A record 35 million dollars lost to fraud this year
At least $35 million was lost to fraud and scams in New Zealand this year, according to Netsafe.
The cybersecurity organization said there had been a 90% increase in reports of scams, fraud and harm online this year compared to 2021.
It received 15,384 complaints related to fraud or fraud, an increase of 20% compared to the previous year. This is in addition to the 28,253 reports relating to the disclosure of sensitive personal data, harmful hate speech, breaches of privacy and material about sexual abuse of children.
Netsafe said this year’s number of complaints was the highest it had seen in its 24-year history.
* Fraud Awareness Week: Consumers encouraged to talk about fraud, share stories
* Online scams stop during Covid-19 lockdown, shoppers warned about scams on social media
* NetSafe reports a “drastic” jump in online fraud losses
Brent Carey, chief executive of Netsafe, said ram raids had been one of the country’s biggest problems this year, but digital ram raids had racked up tens of millions in damage and were not receiving the same attention or funding to combat.
Netsafe’s annual report shows that investment fraud was the most common fraud this year, followed by relationship and trust fraud.
In most cases, a scam artist posed as someone from a bank, utility, or government and conned the victim out of thousands of dollars.
Fraud was on the rise because most consumers didn’t know what warnings to look for, the nonprofit said.
Sean Lyons, head of cyber security at Netsafe, said the rise in fraud could be partly due to the general increase in technology use and online shopping in recent years.
“With all types of harm online, the more we participate online, the more likely we are to potentially become victims.
“The amount of scams that are out there and the frequency that we come across them is generally increasing.”
Mr Lyons said fraud and fraud losses continued to grow and affect more Kiwis as fraudsters worked to continually develop and change their tactics and schemes.
He said there were warning signs consumers can look for as red flags, including unreasonable time pressure on a consumer and the desire to move communications between social media platforms or apps.
“Fraudsters will generally put people under unreasonable time pressure. There is almost always pressure to act quickly and take advantage of this investment or to get the better deal you have to act now.
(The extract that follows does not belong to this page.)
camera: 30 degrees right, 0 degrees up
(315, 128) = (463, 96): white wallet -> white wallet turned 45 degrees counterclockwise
All of these actions now tactics are used to take away our ability to check, Lyons said.
“Fraudsters will often try to move us in and out of platforms we are comfortable with to try to remove the protections that websites have and to put us in places that are less familiar.”
Other warning signs were convoluted stories about how money became transactions, and an attempt to get consumers to make payments through wire transfers or buy gift cards in-store, rather than more common methods of bank or credit card transactions, Lyons said.
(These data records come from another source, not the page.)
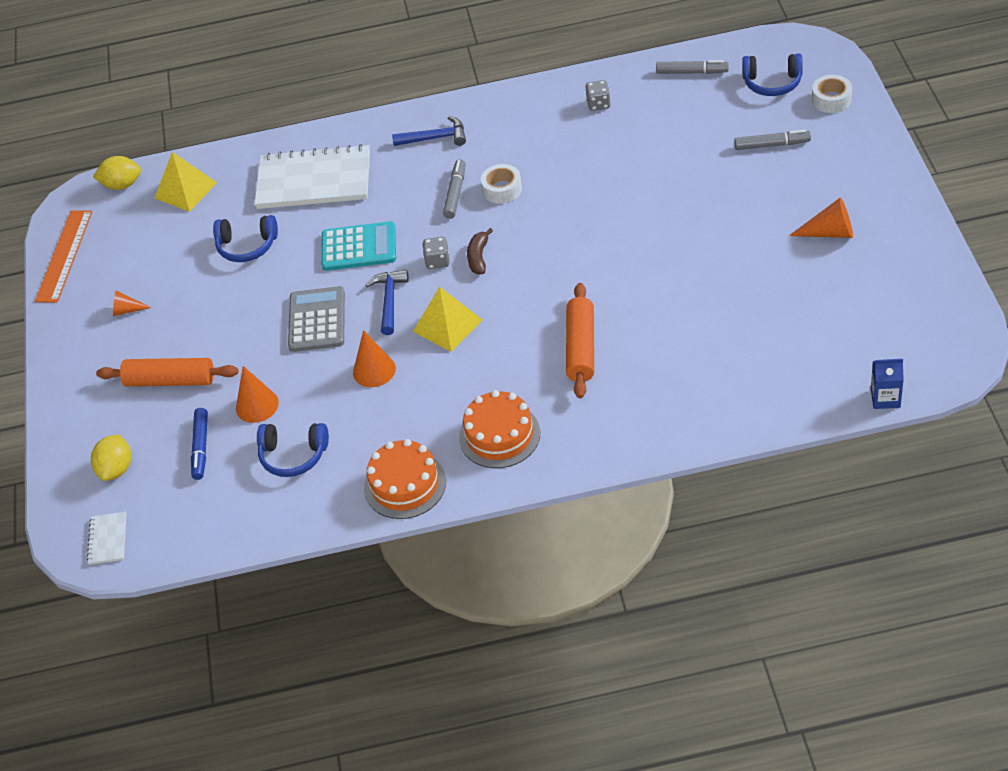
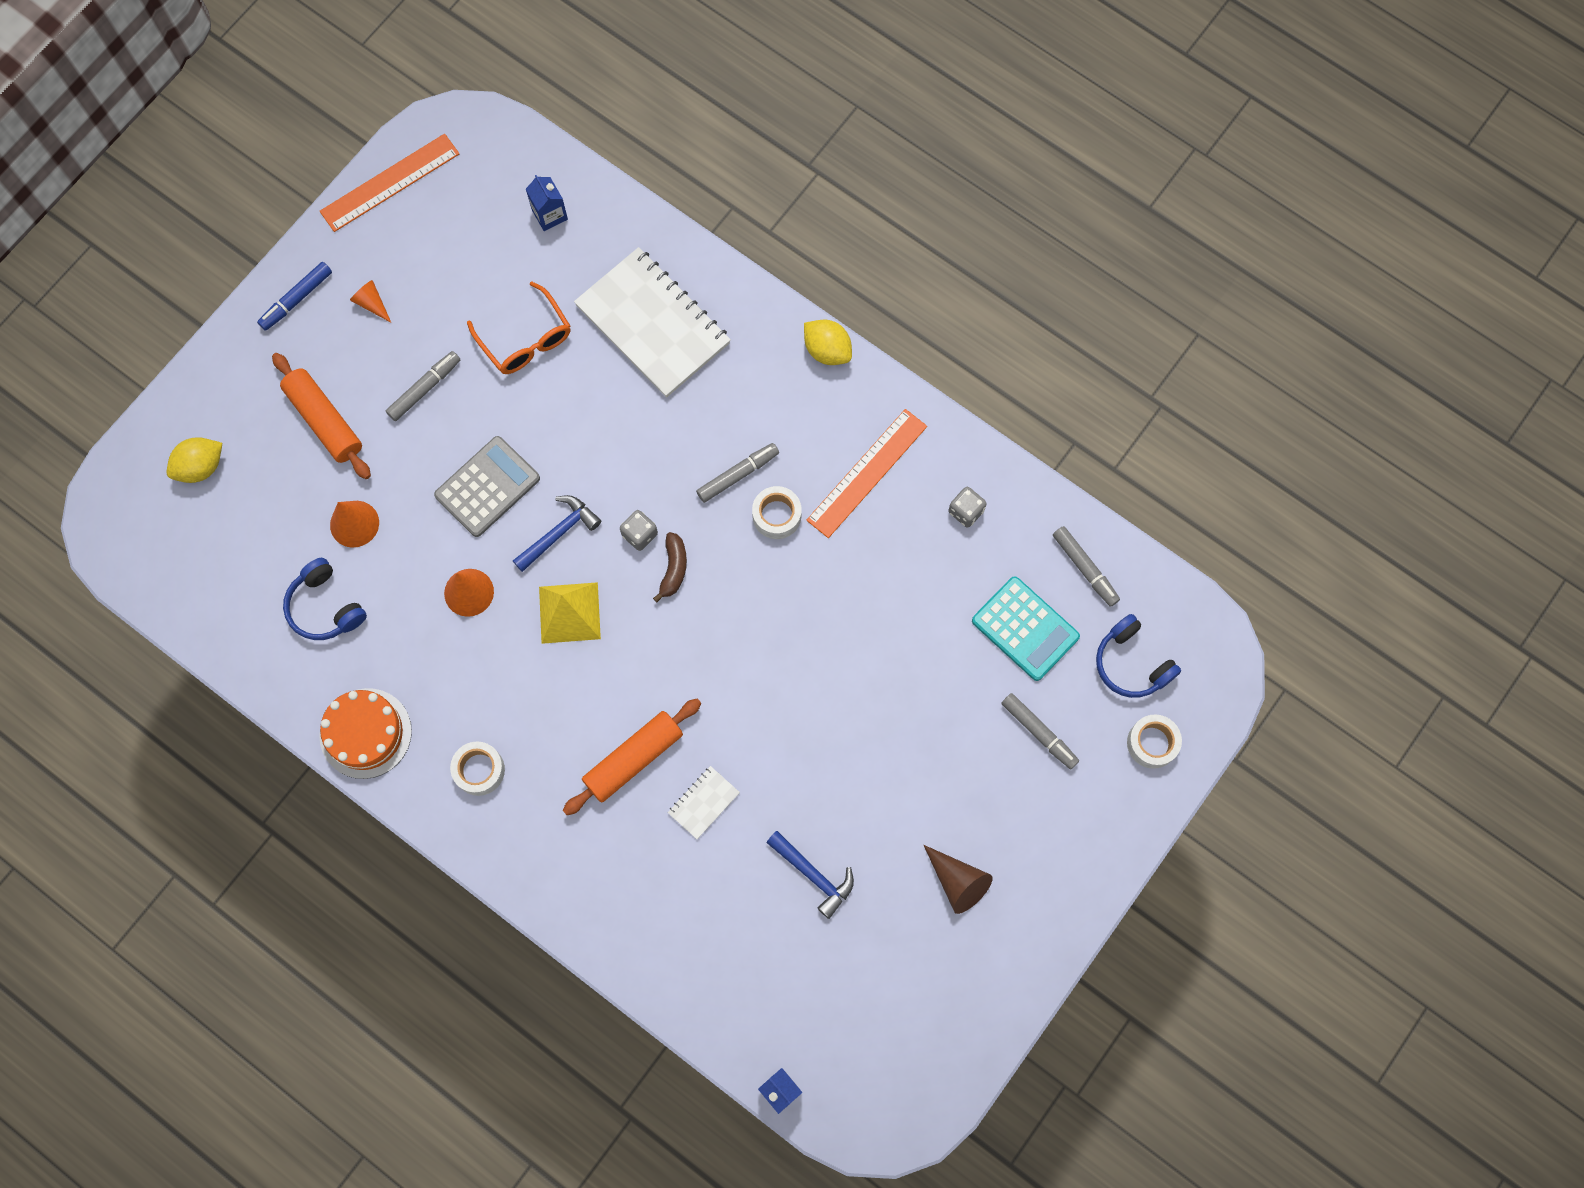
camera: 40 degrees right, 25 degrees up
(108, 539) = (128, 530): white notebook -> white notebook (704, 803)
(122, 185) = (511, 148): yellow lemon -> yellow lemon (827, 350)
(185, 190) = (549, 215): yellow pyramid -> blue carton
(201, 447) = (275, 518): blue marker -> blue marker (297, 299)
(215, 315) = (424, 389): none -> grey marker
(247, 246) = (525, 339): blue headphones -> orange glasses
(359, 247) = (602, 445): turquoise calculator -> turquoise calculator (1025, 629)
(435, 138) = (796, 390): blue hammer -> blue hammer (813, 875)
(479, 257) = (673, 569): brown banana -> brown banana turned 135 degrees clockwise
(499, 435) = (479, 770): orange cake -> white tape
(524, 134) = (867, 473): none -> orange ruler
(829, 233) = (957, 882): orange cone -> brown cone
Fraudsters were looking to make big bucks at all times of the year, but increasingly wanted to catch people out during periods of expected increased spending, including around Black Friday and before Christmas, he said.
“There is an increasing number of online shopping and retail based frauds, it is certainly the time to look out for unusual offers. Sometimes organizations will have their own website hacked and data attacked, so it is very important that people think carefully when they get offer.”